Cha’s spiel saves the day, but it’s far from a convincing one. He hasn’t told the clients anything; instead he has merely projected confidence. The problem is that Cha isn’t Don Draper and the ad world presented in Kiss Sixth Sense is a far cry from that of Mad Men.
The oddly named Zeu-Ad pitches its humdrum campaigns out of a building where cluttered nests of cubicles swim in an open sea of negative space, a bright and airy interior that belies the dark and derelict state of its exterior.
Fitting right at home in this confusing space, which is to say they stick out like sore thumbs, are Hong’s infuriating colleagues. Serving exclusively as (overly) broad comic relief, they engage in constant pantomime as they grimace their way through their cringeworthy performances.
It’s impossible to imagine a world where they would be able to get on with the prime and cool Hong (when she isn’t falling in slow motion), but Kiss Sixth Sense isn’t the kind of show that concerns itself with logic or consistency.
Disney’s latest foray into the Korean market proves is also the latest in a string of disappointments. The studio entered Korea on a wave of carefully engineered anticipation and has been throwing its weight around, by attracting major stars and financing expensive shows; not only that – it has a fat pipeline of productions, and is currently averaging one or two shows a month.

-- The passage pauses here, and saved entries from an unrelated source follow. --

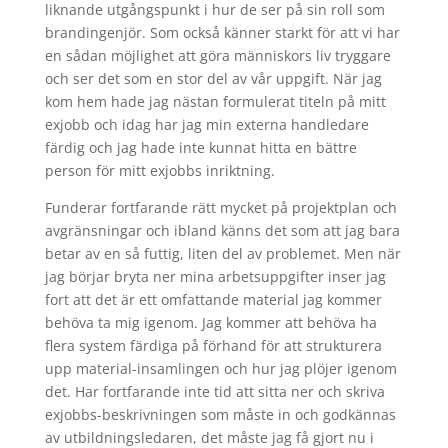
liknande utgångspunkt i hur de ser på sin roll som
brandingenjör. Som också känner starkt för att vi har
en sådan möjlighet att göra människors liv tryggare
och ser det som en stor del av vår uppgift. När jag
kom hem hade jag nästan formulerat titeln på mitt
exjobb och idag har jag min externa handledare
färdig och jag hade inte kunnat hitta en bättre
person för mitt exjobbs inriktning.
Funderar fortfarande rätt mycket på projektplan och
avgränsningar och ibland känns det som att jag bara
betar av en så futtig, liten del av problemet. Men när
jag börjar bryta ner mina arbetsuppgifter inser jag
fort att det är ett omfattande material jag kommer
behöva ta mig igenom. Jag kommer att behöva ha
flera system färdiga på förhand för att strukturera
upp material-insamlingen och hur jag plöjer igenom
det. Har fortfarande inte tid att sitta ner och skriva
exjobbs-beskrivningen som måste in och godkännas
av utbildningsledaren, det måste jag få gjort nu i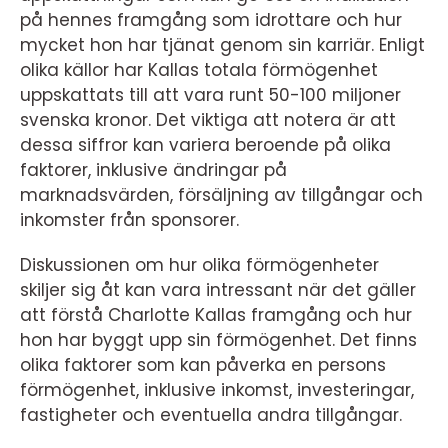
på hennes framgång som idrottare och hur
mycket hon har tjänat genom sin karriär. Enligt
olika källor har Kallas totala förmögenhet
uppskattats till att vara runt 50-100 miljoner
svenska kronor. Det viktiga att notera är att
dessa siffror kan variera beroende på olika
faktorer, inklusive ändringar på
marknadsvärden, försäljning av tillgångar och
inkomster från sponsorer.
Diskussionen om hur olika förmögenheter
skiljer sig åt kan vara intressant när det gäller
att förstå Charlotte Kallas framgång och hur
hon har byggt upp sin förmögenhet. Det finns
olika faktorer som kan påverka en persons
förmögenhet, inklusive inkomst, investeringar,
fastigheter och eventuella andra tillgångar.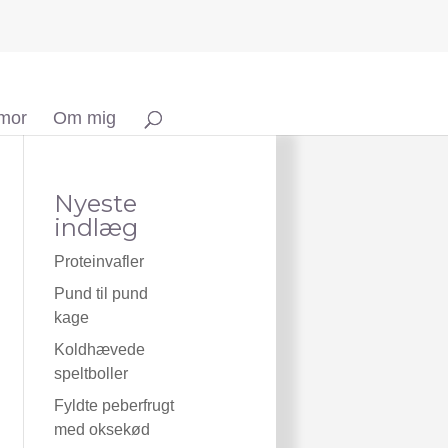
 mor
Om mig
Nyeste
indlæg
Proteinvafler
Pund til pund
kage
Koldhævede
speltboller
Fyldte peberfrugt
med oksekød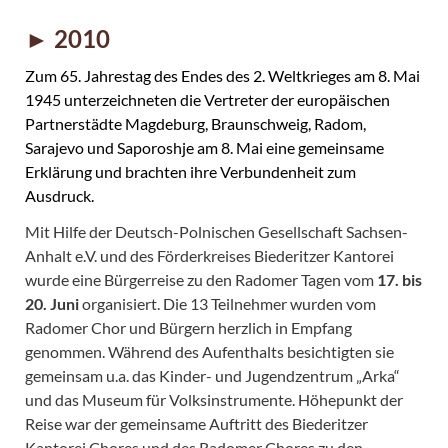
► 2010
Zum 65. Jahrestag des Endes des 2. Weltkrieges am 8. Mai
1945 unterzeichneten die Vertreter der europäischen
Partnerstädte Magdeburg, Braunschweig, Radom,
Sarajevo und Saporoshje am
8. Mai
eine gemeinsame
Erklärung und brachten ihre Verbundenheit zum
Ausdruck.
Mit Hilfe der Deutsch-Polnischen Gesellschaft Sachsen-
Anhalt e.V. und des Förderkreises Biederitzer Kantorei
wurde eine Bürgerreise zu den Radomer Tagen vom
17. bis
20. Juni
organisiert. Die 13 Teilnehmer wurden vom
Radomer Chor und Bürgern herzlich in Empfang
genommen. Während des Aufenthalts besichtigten sie
gemeinsam u.a. das Kinder- und Jugendzentrum „Arka“
und das Museum für Volksinstrumente. Höhepunkt der
Reise war der gemeinsame Auftritt des Biederitzer
Kantorei Chores und des Radomer Chores zu den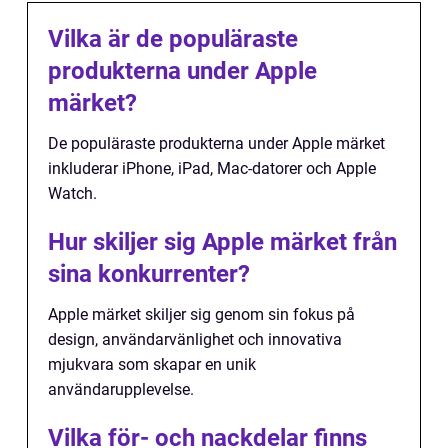
Vilka är de populäraste
produkterna under Apple
märket?
De populäraste produkterna under Apple märket
inkluderar iPhone, iPad, Mac-datorer och Apple
Watch.
Hur skiljer sig Apple märket från
sina konkurrenter?
Apple märket skiljer sig genom sin fokus på
design, användarvänlighet och innovativa
mjukvara som skapar en unik
användarupplevelse.
Vilka för- och nackdelar finns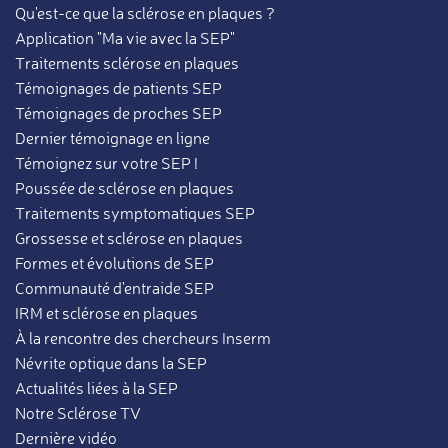
Qu'est-ce que la sclérose en plaques ?
Application "Ma vie avec la SEP"
Traitements sclérose en plaques
Témoignages de patients SEP
Témoignages de proches SEP
Dernier témoignage en ligne
Témoignez sur votre SEP !
Poussée de sclérose en plaques
Traitements symptomatiques SEP
Grossesse et sclérose en plaques
Formes et évolutions de SEP
Communauté d'entraide SEP
IRM et sclérose en plaques
À la rencontre des chercheurs Inserm
Névrite optique dans la SEP
Actualités liées à la SEP
Notre Sclérose TV
Dernière vidéo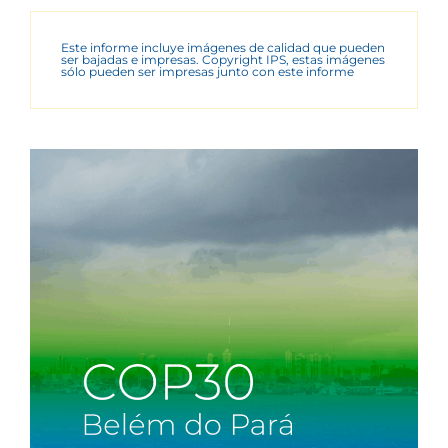
Este informe incluye imágenes de calidad que pueden
ser bajadas e impresas. Copyright IPS, estas imágenes
sólo pueden ser impresas junto con este informe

On paper, Kiss Sixth Sense is an easy sell. A light fantasy-romance concept plays out against a relatable workplace background, with attractive leads gradually evolving from antagonistic to romantic.
It proceeds the way you would expect it to, but many parts of the show feel off. Compared to the high quality of production of many dramas these days, the wonky design, drab and repetitive camerawork and mismatched supporting characters throw off what is usually a foolproof dynamic.
During the pop-up event the agency organises, the team is mortified when a homeless man waltzes in, flops onto the display bed and refuses to be removed. It’s supposed to be a comically uncomfortable scene, but instead it comes off as crass and tone-deaf.
This moment serves as an appropriate foreshadowing of Kiss Sixth Sense as a whole – a show that keeps grabbing the wrong end of the stick.
Kiss Sixth Sense is streaming on Disney+.